> _EXERCISE TEXT_
This notebook refactors
[05-pipeline/tf-05.py](https://github.com/crista/exercises-in-programming-style/blob/master/05-pipeline/tf-05.py),
starting with the version from
[d521abd 2016-05-21 08:14:41 -0700 Merge pull request #29 from bmistree/master (HEAD, origin/master, origin/HEAD, master, cohpy-20160829) [crista]](https://github.com/crista/exercises-in-programming-style/blob/d521abd5d7aac14af19aa7794aca9ee23c0f8cc5/05-pipeline/tf-05.py).

The original code runs only in Python 2.

The license in the following cell covers only this notebook
and is in addition to the LICENSE file in the parent directory
of this notebook.

The MIT License (MIT)

(Recorded data)
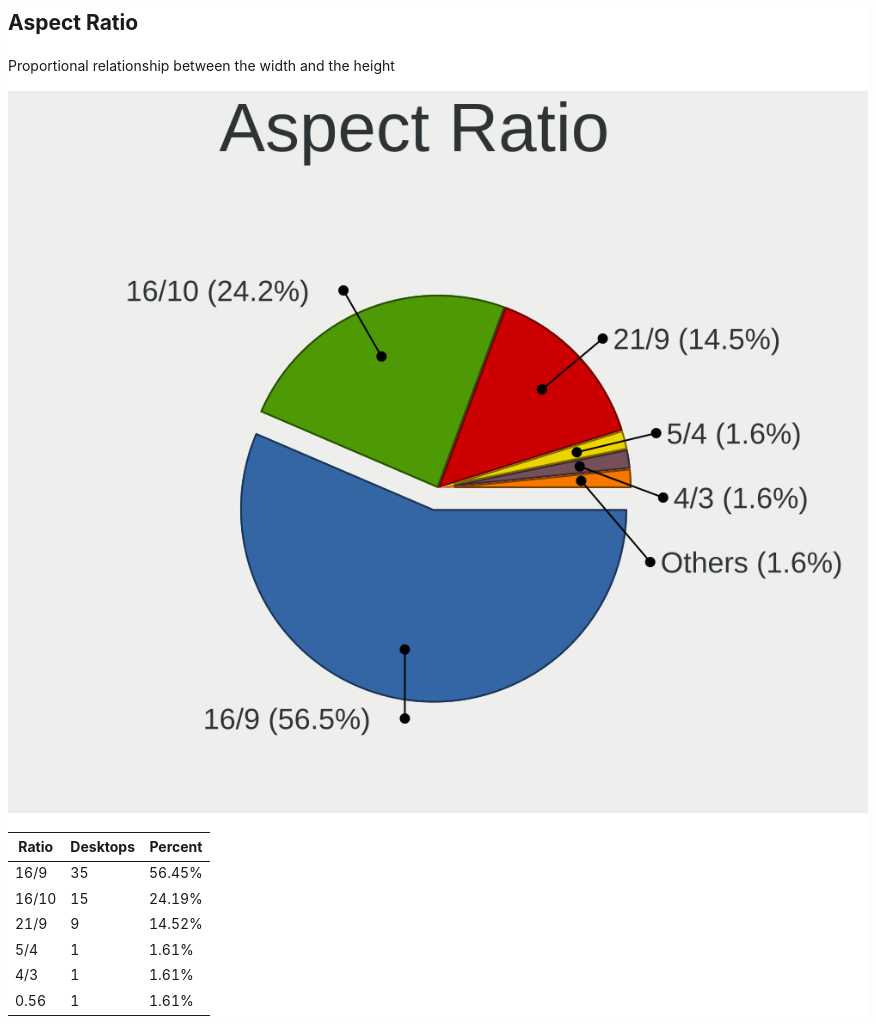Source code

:Aspect Ratio
------------

Proportional relationship between the width and the height

![Aspect Ratio](./images/pie_chart/mon_ratio.svg)


| Ratio | Desktops | Percent |
|-------|----------|---------|
| 16/9  | 35       | 56.45%  |
| 16/10 | 15       | 24.19%  |
| 21/9  | 9        | 14.52%  |
| 5/4   | 1        | 1.61%   |
| 4/3   | 1        | 1.61%   |
| 0.56  | 1        | 1.61%   |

> _REQUIRED ACTION_
Rewrite the refactoring note starting with "This notebook refactors" and going on through "of this notebook.", changing "notebook" to "document" wherever it appears.

> _TASK ANSWER_
This document refactors
[05-pipeline/tf-05.py](https://github.com/crista/exercises-in-programming-style/blob/master/05-pipeline/tf-05.py),
starting with the version from
[d521abd 2016-05-21 08:14:41 -0700 Merge pull request #29 from bmistree/master (HEAD, origin/master, origin/HEAD, master, cohpy-20160829) [crista]](https://github.com/crista/exercises-in-programming-style/blob/d521abd5d7aac14af19aa7794aca9ee23c0f8cc5/05-pipeline/tf-05.py).

The original code runs only in Python 2.

The license in the following cell covers only this document
and is in addition to the LICENSE file in the parent directory
of this document.